Wei Jingsheng craint surtout que cette nouvelle présidence offre au gouvernement chinois un accès privilégié aux informations de l'organisation policière : "La liste des chinois sur les notices rouges s’est agrandie à 300 personnes. La commission de discipline du parti, chargée notamment de la lutte anti-corruption, a fait savoir à ses membres que les criminels qui quittaient le pays seraient rattrapés par Interpol car leurs liens étaient désormais renforcés". D’après lui, Interpol aide indirectement le Président chinois à établir une dictature personnelle : "Le renforcement des liens entre Interpol et la Chine fait que Xi Jinping pourrait devenir le deuxième Mao".
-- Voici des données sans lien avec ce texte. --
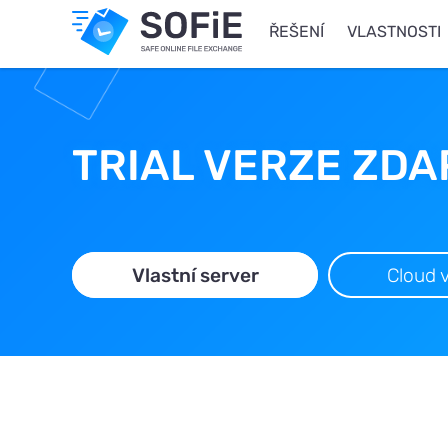
ŘEŠENÍ
VLASTNOSTI
TRIAL VERZE ZD
Vlastní server
Cloud 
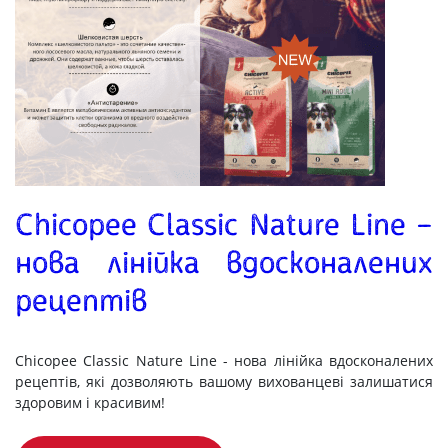
Chicopee Classic Nature Line –
нова лінійка вдосконалених
рецептів
Chicopee Classic Nature Line - нова лінійка вдосконалених
рецептів, які дозволяють вашому вихованцеві залишатися
здоровим і красивим!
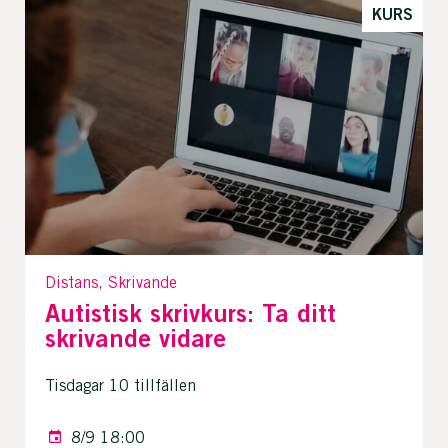
KURS
Distans, Skrivande
Autistisk skrivkurs: Ta ditt
skrivande vidare
Tisdagar 10 tillfällen
8/9 18:00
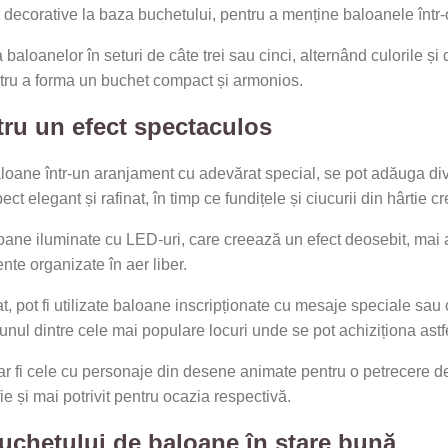
 decorative la baza buchetului, pentru a menține baloanele într-o
baloanelor în seturi de câte trei sau cinci, alternând culorile și 
entru a forma un buchet compact și armonios.
ru un efect spectaculos
loane într-un aranjament cu adevărat special, se pot adăuga div
t elegant și rafinat, în timp ce fundițele și ciucurii din hârtie 
oane iluminate cu LED-uri, care creează un efect deosebit, mai a
te organizate în aer liber.
, pot fi utilizate baloane inscripționate cu mesaje speciale sa
ar unul dintre cele mai populare locuri unde se pot achiziționa as
ar fi cele cu personaje din desene animate pentru o petrecere de
ie și mai potrivit pentru ocazia respectivă.
uchetului de baloane în stare bună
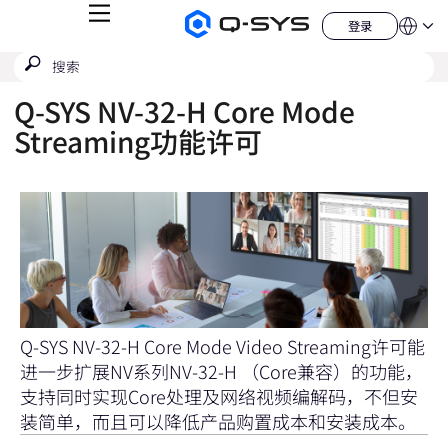
菜
登录
Q-
语
登
单
言
SYS
录
搜
提
音
QSYS.com (English)
索
响
交
India (English)
产
Q-SYS NV-32-H Core Mode
搜
品
Deutsch
索
主
Streaming功能许可
Español
页
Français
日本語
한국어
China (中文)
Q-SYS NV-32-H Core Mode Video Streaming许可能
进一步扩展NV系列NV-32-H （Core兼容）的功能，
支持同时实现Core处理及网络视频编解码，不但安
装简单，而且可以降低产品购置成本和安装成本。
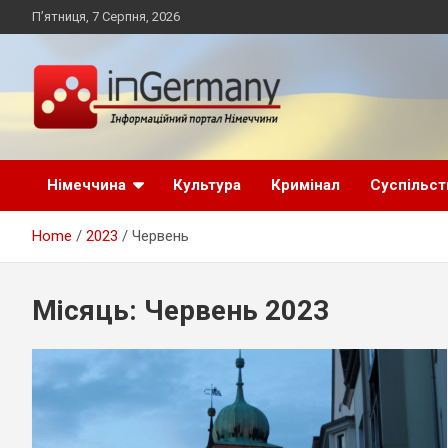
Skip
П’ятниця, 7 Серпня, 2026
to
content
Український інформаційний портал в Німеччині, новини
inGermany.net
Німеччини, українці в Німеччині
Німеччина
Культура
Кримінал
Суспільст
інформаційний
Home
2023
Червень
портал в Німеччині
Місяць:
Червень 2023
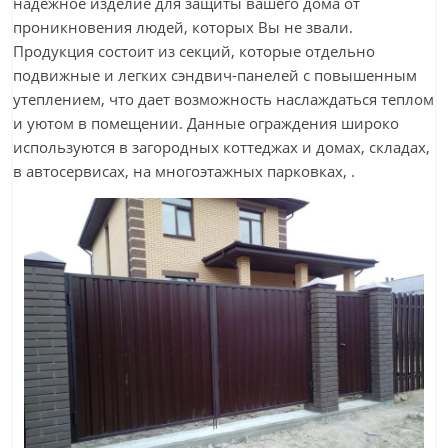
надежное изделие для защиты вашего дома от
проникновения людей, которых Вы не звали.
Продукция состоит из секций, которые отдельно
подвижные и легких сэндвич-панелей с повышенным
утеплением, что дает возможность наслаждаться теплом
и уютом в помещении. Данные ограждения широко
используются в загородных коттеджах и домах, складах,
в автосервисах, на многоэтажных парковках, .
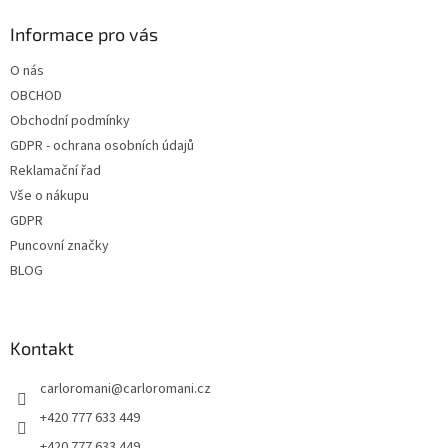
p
a
Informace pro vás
t
O nás
í
OBCHOD
Obchodní podmínky
GDPR - ochrana osobních údajů
Reklamační řad
Vše o nákupu
GDPR
Puncovní značky
BLOG
Kontakt
carloromani
@
carloromani.cz
+420 777 633 449
+420 777 633 449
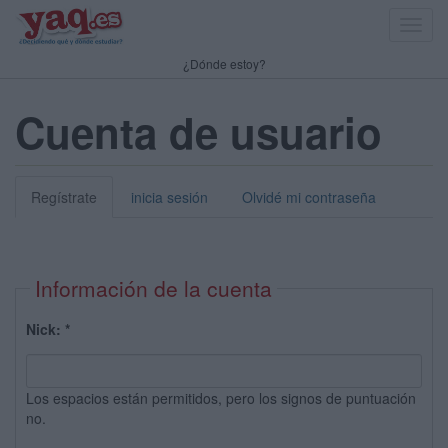
Toggl
navig
¿Dónde estoy?
Cuenta de usuario
Regístrate
inicia sesión
Olvidé mi contraseña
Información de la cuenta
Nick:
*
Los espacios están permitidos, pero los signos de puntuación
no.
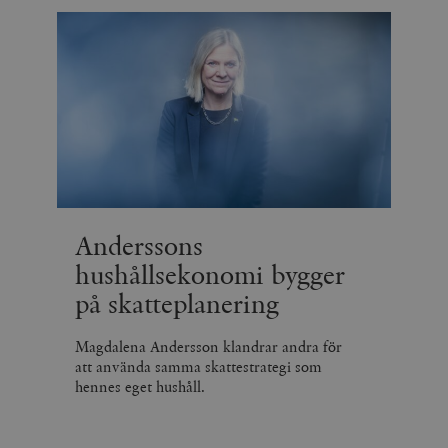
Anderssons
hushållsekonomi bygger
på skatteplanering
Magdalena Andersson klandrar andra för
att använda samma skattestrategi som
hennes eget hushåll.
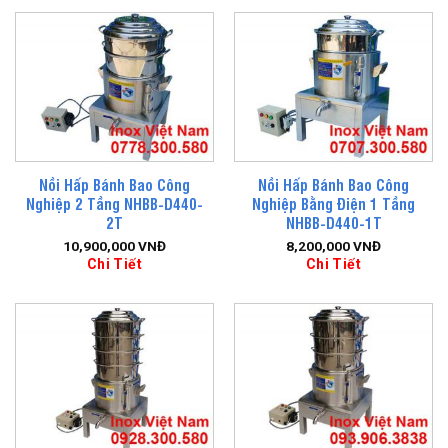
Nồi Hấp Bánh Bao Công
Nồi Hấp Bánh Bao Công
Nghiệp 2 Tầng NHBB-D440-
Nghiệp Bằng Điện 1 Tầng
2T
NHBB-D440-1T
10,900,000
VNĐ
8,200,000
VNĐ
Chi Tiết
Chi Tiết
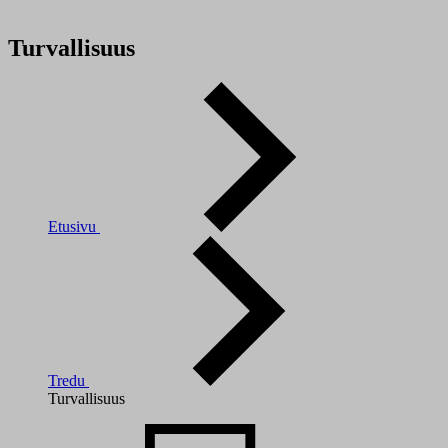
Turvallisuus
Etusivu
Tredu
Turvallisuus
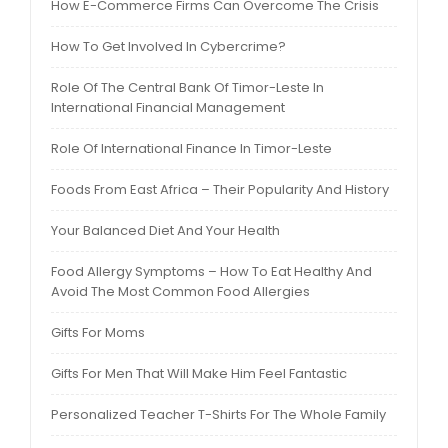
How E-Commerce Firms Can Overcome The Crisis
How To Get Involved In Cybercrime?
Role Of The Central Bank Of Timor-Leste In
International Financial Management
Role Of International Finance In Timor-Leste
Foods From East Africa – Their Popularity And History
Your Balanced Diet And Your Health
Food Allergy Symptoms – How To Eat Healthy And
Avoid The Most Common Food Allergies
Gifts For Moms
Gifts For Men That Will Make Him Feel Fantastic
Personalized Teacher T-Shirts For The Whole Family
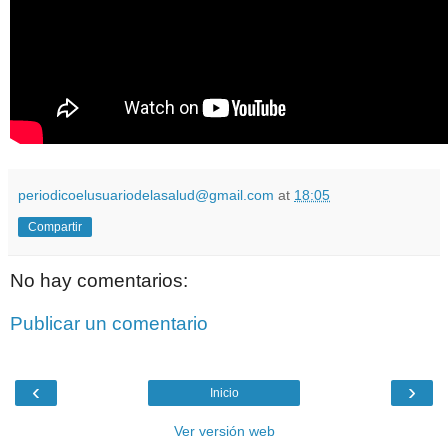
periodicoelusuariodelasalud@gmail.com
at
18:05
Compartir
No hay comentarios:
Publicar un comentario
‹
›
Inicio
Ver versión web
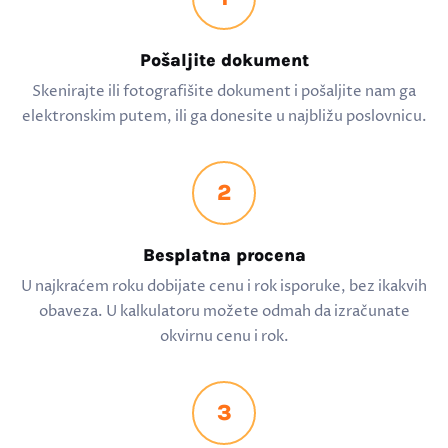
Pošaljite dokument
Skenirajte ili fotografišite dokument i pošaljite nam ga
elektronskim putem, ili ga donesite u najbližu poslovnicu.
2
Besplatna procena
U najkraćem roku dobijate cenu i rok isporuke, bez ikakvih
obaveza. U kalkulatoru možete odmah da izračunate
okvirnu cenu i rok.
3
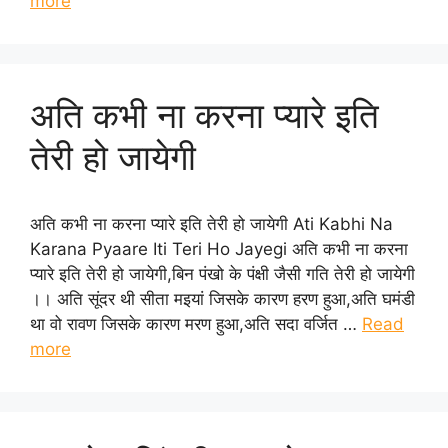
more
अति कभी ना करना प्यारे इति
तेरी हो जायेगी
अति कभी ना करना प्यारे इति तेरी हो जायेगी Ati Kabhi Na
Karana Pyaare Iti Teri Ho Jayegi अति कभी ना करना
प्यारे इति तेरी हो जायेगी,बिन पंखो के पंक्षी जैसी गति तेरी हो जायेगी
।। अति सूंदर थी सीता मइयां जिसके कारण हरण हुआ,अति घमंडी
था वो रावण जिसके कारण मरण हुआ,अति सदा वर्जित …
Read
more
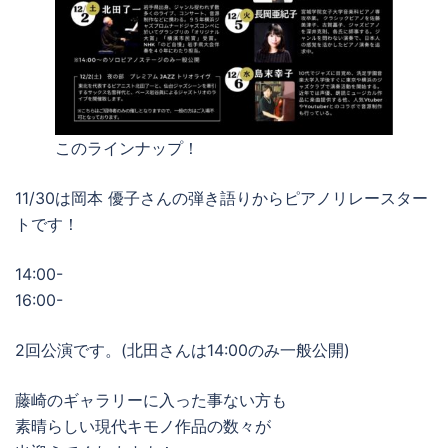
このラインナップ！
11/30は岡本 優子さんの弾き語りからピアノリレースター
トです！
14:00-
16:00-
2回公演です。(北田さんは14:00のみ一般公開)
藤崎のギャラリーに入った事ない方も
素晴らしい現代キモノ作品の数々が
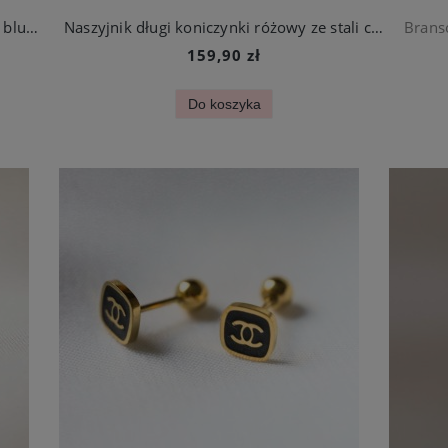
Naszyjnik damski z koniczynkami baby blue ze stali jubilerskiej
Naszyjnik długi koniczynki różowy ze stali chirurgicznej
159,90 zł
Do koszyka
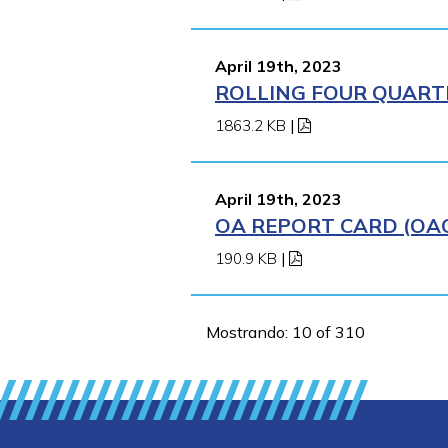
April 19th, 2023
ROLLING FOUR QUARTE
1863.2 KB
|
April 19th, 2023
OA REPORT CARD (OAO
190.9 KB
|
Mostrando: 10 of 310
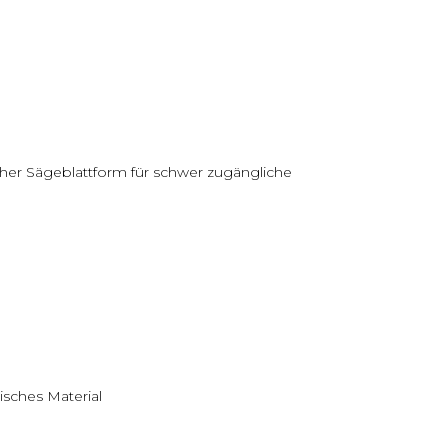
cher Sägeblattform für schwer zugängliche
isches Material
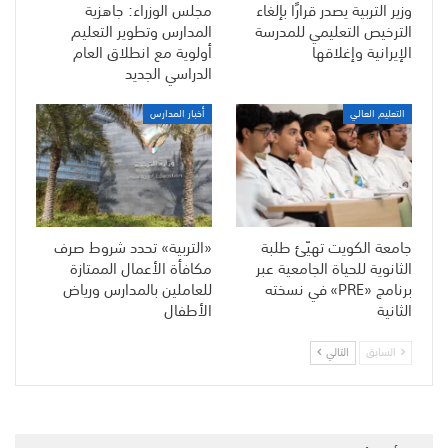
وزير التربية يصدر قرارًا بإلغاء
مجلس الوزراء: جاهزية
الترخيص التعليمي للمدرسة
المدارس وتطوير التعليم
الإيرانية وإغلاقها
أولوية مع انطلاق العام
الدراسي الجديد
التعليم العالي
أخبار المدارس
جامعة الكويت تهيّئ طلبة
«التربية» تحدد شروط صرف
الثانوية للحياة الجامعية عبر
مكافأة الأعمال الممتازة
برنامج «PRE» في نسخته
للعاملين بالمدارس ورياض
الثانية
الأطفال
السابق
التالي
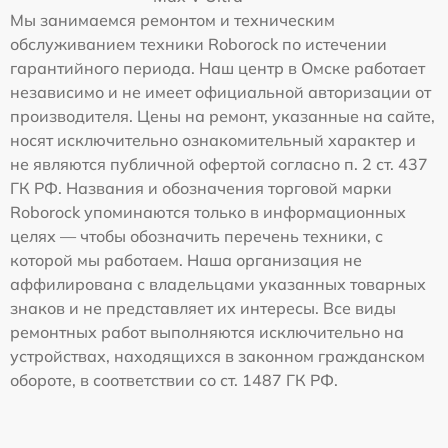
Мы занимаемся ремонтом и техническим
обслуживанием техники Roborock по истечении
гарантийного периода. Наш центр в Омске работает
независимо и не имеет официальной авторизации от
производителя. Цены на ремонт, указанные на сайте,
носят исключительно ознакомительный характер и
не являются публичной офертой согласно п. 2 ст. 437
ГК РФ. Названия и обозначения торговой марки
Roborock упоминаются только в информационных
целях — чтобы обозначить перечень техники, с
которой мы работаем. Наша организация не
аффилирована с владельцами указанных товарных
знаков и не представляет их интересы. Все виды
ремонтных работ выполняются исключительно на
устройствах, находящихся в законном гражданском
обороте, в соответствии со ст. 1487 ГК РФ.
Vivant désormais à Washington, Wei Jingsheng dit rencontrer discrètement de plus en plus de cadres chinois, anxieux que "le vent ne se tourne contre eux" : "beaucoup d’officiels ont déjà envoyé leur famille à l’étranger car ils se méfient du régime de Xi Jinping. Maintenant, le régime veut utiliser Interpol pour les retrouver". Des signalements dont Wei Jingsheng a d’ailleurs fait l’objet dans les années 2000, alors qu’il se rendait à une conférence sur les droits de l’Homme à l'ONU. Il avait été contrôlé et fouillé par la police genevoise suite à une notice d’Interpol qui le classait comme "terroriste". La preuve manifeste que les procédures de vérification d'Interpol peuvent avoir des failles… Interrogé à ce sujet par l'AFP, le secrétariat général d’Interpol à Lyon a affirmé que l'organisation "s’interdit absolument toute intervention à caractère politique, militaire, religieux ou racial". C'est oublier, selon Wei Jingsheng, que le gouvernement chinois est passé expert dans "l'art de monter des dossiers contre ses opposants, par exemple pour terrorisme, ou pour corruption".

Reporters sans frontières partage l'inquiétude de Wei

Dans la salle, le jeune public est conquis et se demande ce qu'il est en devoir de faire. Mais Wei Jingsheng est-il trop alarmiste ? Pas pour Reporters sans frontières. "L’indignation et l’inquiétude de Wei Jingsheng sur le danger d’avoir un responsable de la répression des défenseurs des droits humains à la tête d’Interpol, sont loin d’être exagérées" défend ainsi Benjamin Ismail, responsable du bureau Asie-Pacifique de Reporters sans frontières, dans un communiqué diffusé ce vendredi soir. RSF rappelle d'ailleurs quelques antécédents : en 2013, Interpol avait ainsi émis une "notice rouge" à l'encontre du journaliste français Daniel Lainé, à la demande du Cambodge, où il venait d'être condamné pour un documentaire à l'issue d'un procès qui avait entravé les droits de la défense. Arrêté à Cuba, il n’a pas pu être extradé faute d’accord entre les deux pays. Devant des étudiants sidérés, Wei Jingsheng a rappelé qu'un traité d'extradition avait été ratifié entre la France et la Chine (entré en vigueur en 2015). "On perd confiance en nos gouvernements occidentaux quand on passe des accords comme ceux-là avec la Chine, comme on a pu le faire avec d’autres dictatures".

Benjamin Ismail appelle alors la communauté internationale à "exiger d’Interpol des garanties contre toute instrumentalisation de l’agence et lui demander de revoir ses procédures relatives à l’émission des notices rouges, afin qu’elles ne soient pas utilisées contre ceux qui souhaitent informer sur la situation catastrophique des droits de l’Homme en Chine." Pour Wei Jingsheng, "quand on touche aux droits de l’Homme des chinois, on touche aux droits de l’Homme de tout le monde."